- _TEXT SECTION_
Kilbride were the 2025 Meath Intermediate Football Champions after they defeated Castletown by 0–20 to 1–16 in the final. Kilbride will play at the senior level for the first time since 1978.

Despite winning the 2024 Intermediate Championship, Meath Hill were relegated back down after losing to St Colmcille's in the relegation play-off final. Clann na nGael were promoted to the I.F.C after beating St Vincent's in the 2024 Meath Junior Football Championship. Curraha faced back-to-back relegations after losing to Navan O'Mahonys.

The draw for the group stage was conducted on 19 January 2026, and the fixtures for those group stage games were finalised on 18 June 2026.

- _TASK BRIEF_
Reproduce the passage on the Meath football championship word for word, starting with "Kilbride were the" and going on through "18 June 2026.".

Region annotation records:
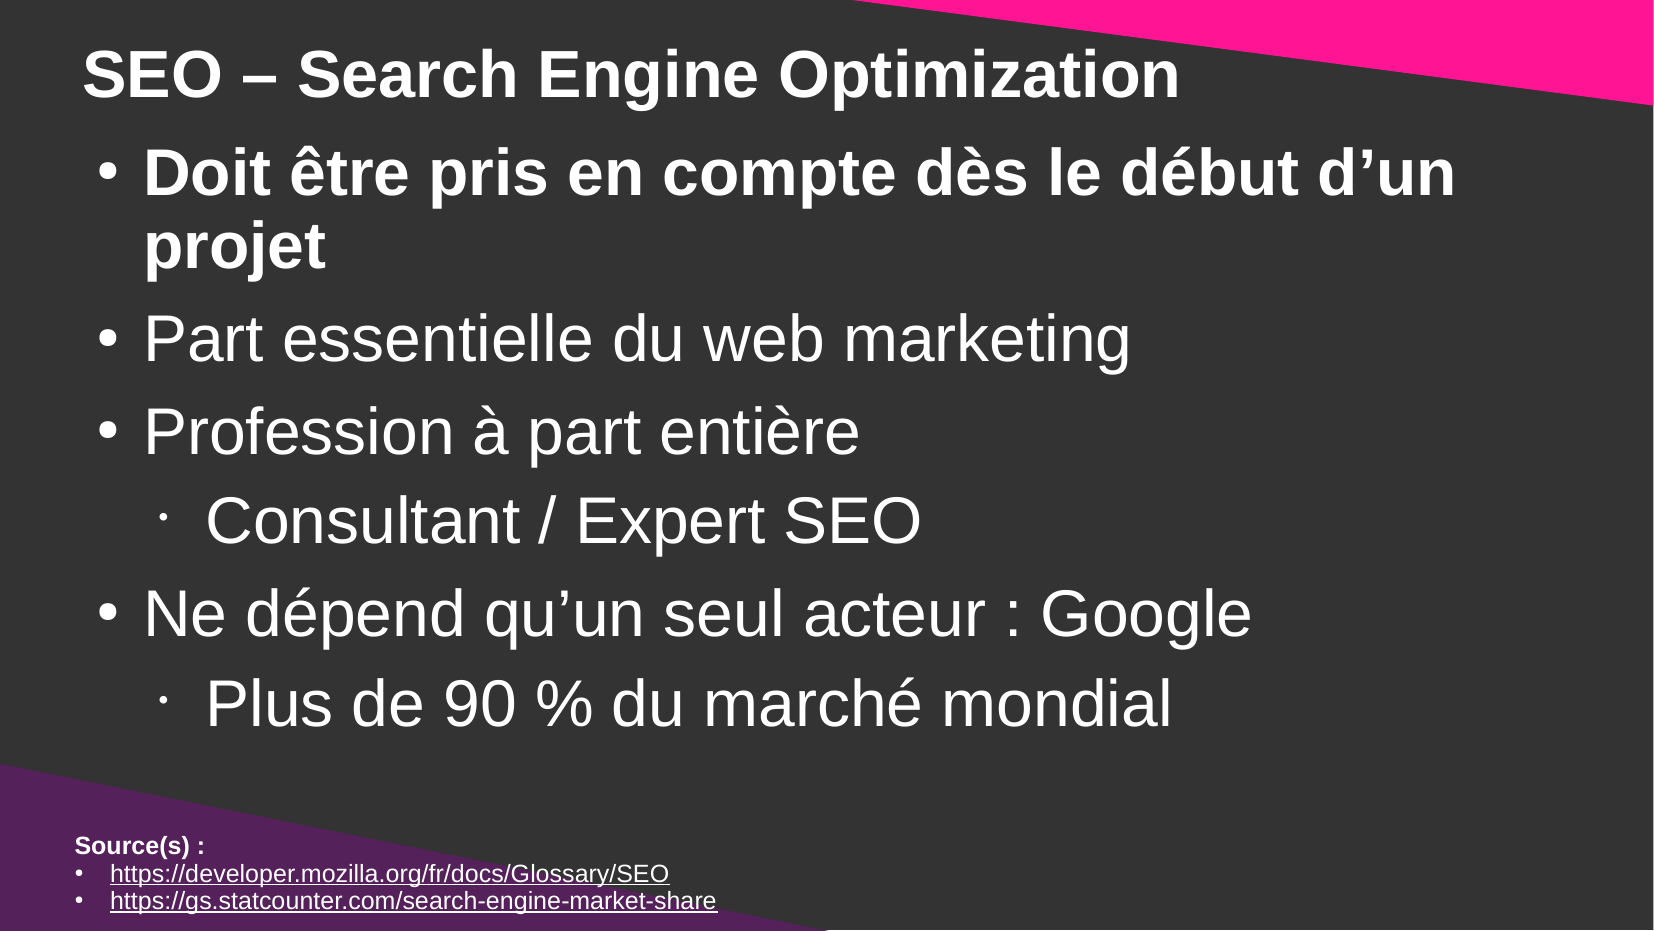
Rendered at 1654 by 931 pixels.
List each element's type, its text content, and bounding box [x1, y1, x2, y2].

text_box [0, 763, 829, 931]
text_box Source(s) : https://developer.mozilla.org/fr/docs/Glossary/SEO https://gs.statcounter.com/search-engine-market-share [59, 767, 1545, 923]
title SEO – Search Engine Optimization [82, 36, 1571, 122]
text_box [852, 0, 1654, 106]
list Doit être pris en compte dès le début d’un projet Part essentielle du web marketing Profession à part entière Consultant / Expert SEO Ne dépend qu’un seul acteur : Google Plus de 90 % du marché mondial [80, 135, 1620, 745]
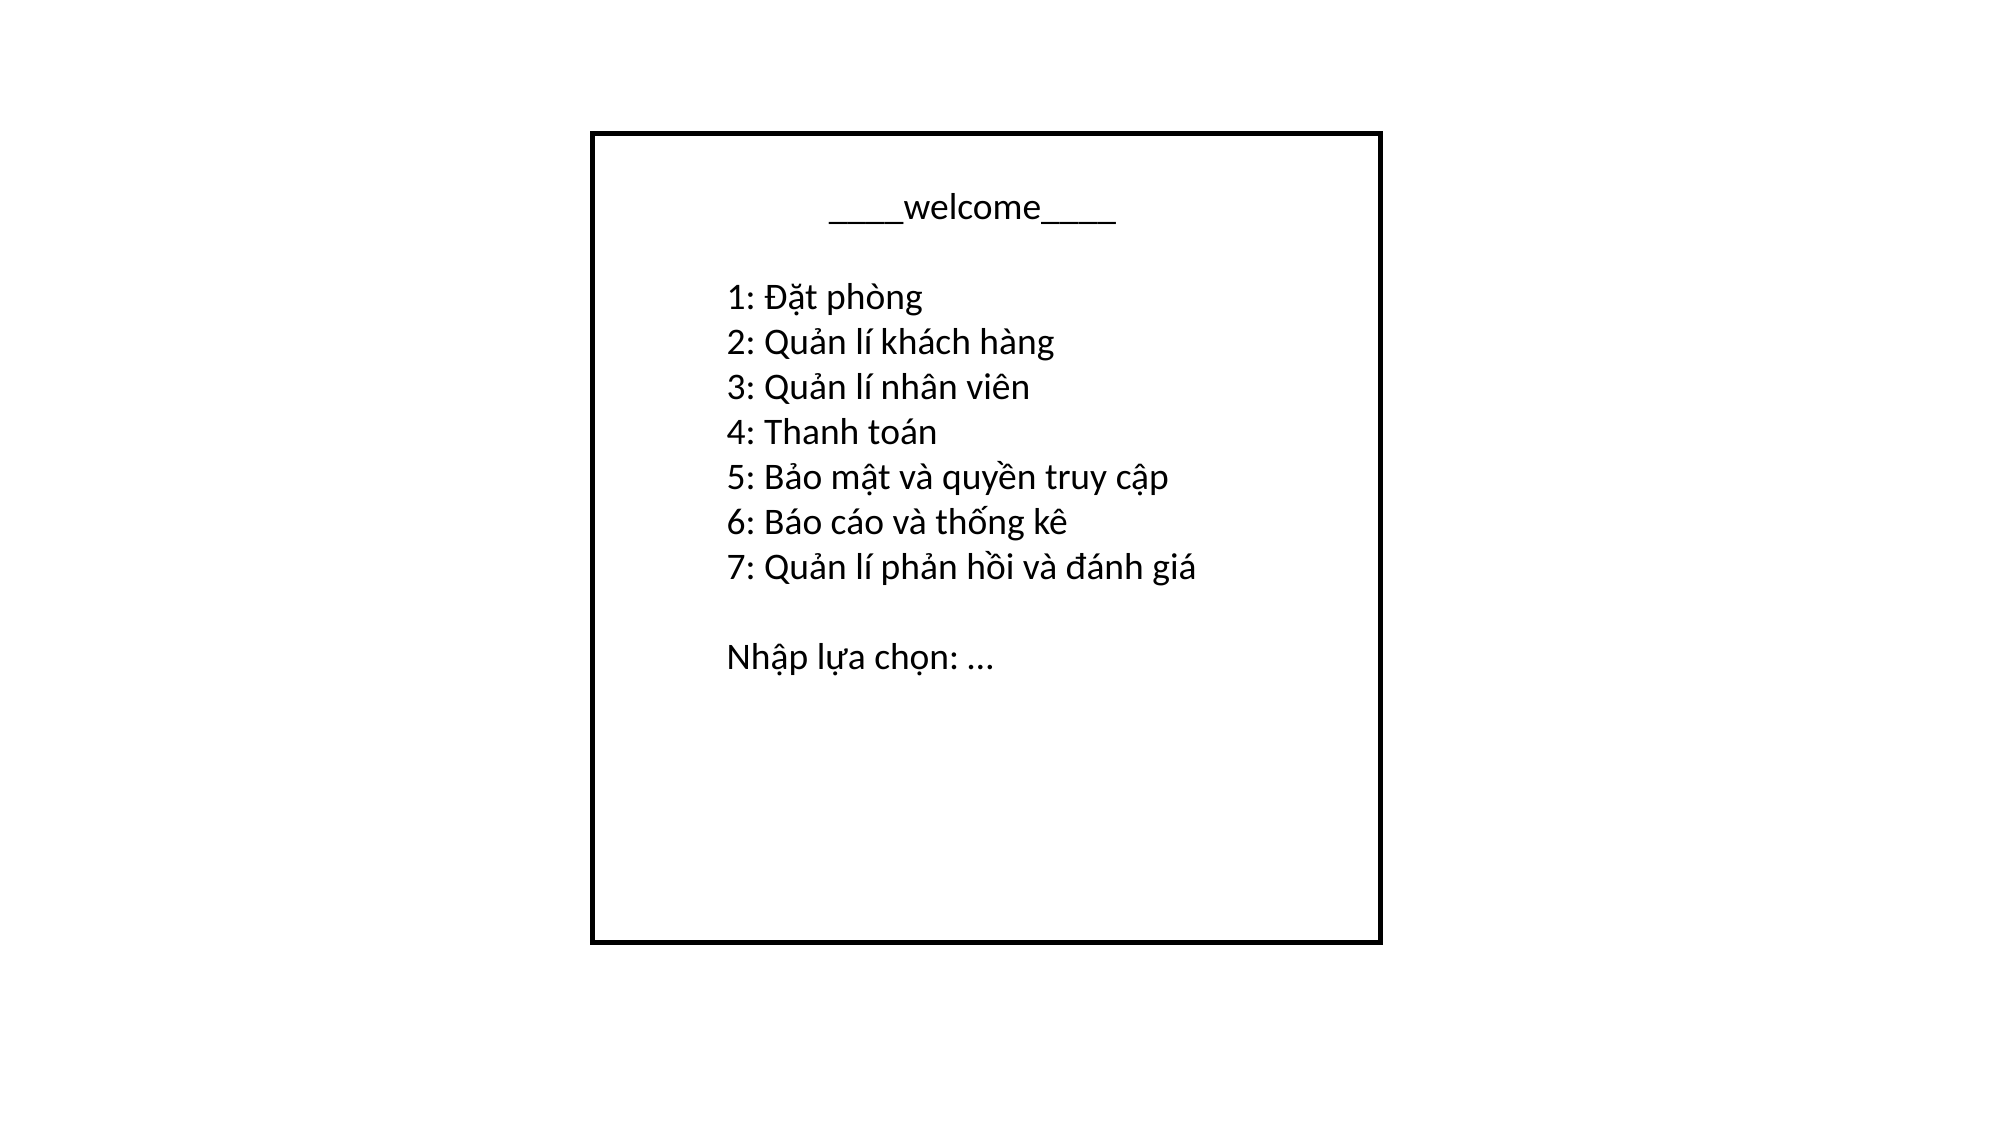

- _EXERCISE RESULT_
Kilbride were the 2025 Meath Intermediate Football Champions after they defeated Castletown by 0–20 to 1–16 in the final. Kilbride will play at the senior level for the first time since 1978.

Despite winning the 2024 Intermediate Championship, Meath Hill were relegated back down after losing to St Colmcille's in the relegation play-off final. Clann na nGael were promoted to the I.F.C after beating St Vincent's in the 2024 Meath Junior Football Championship. Curraha faced back-to-back relegations after losing to Navan O'Mahonys.

The draw for the group stage was conducted on 19 January 2026, and the fixtures for those group stage games were finalised on 18 June 2026.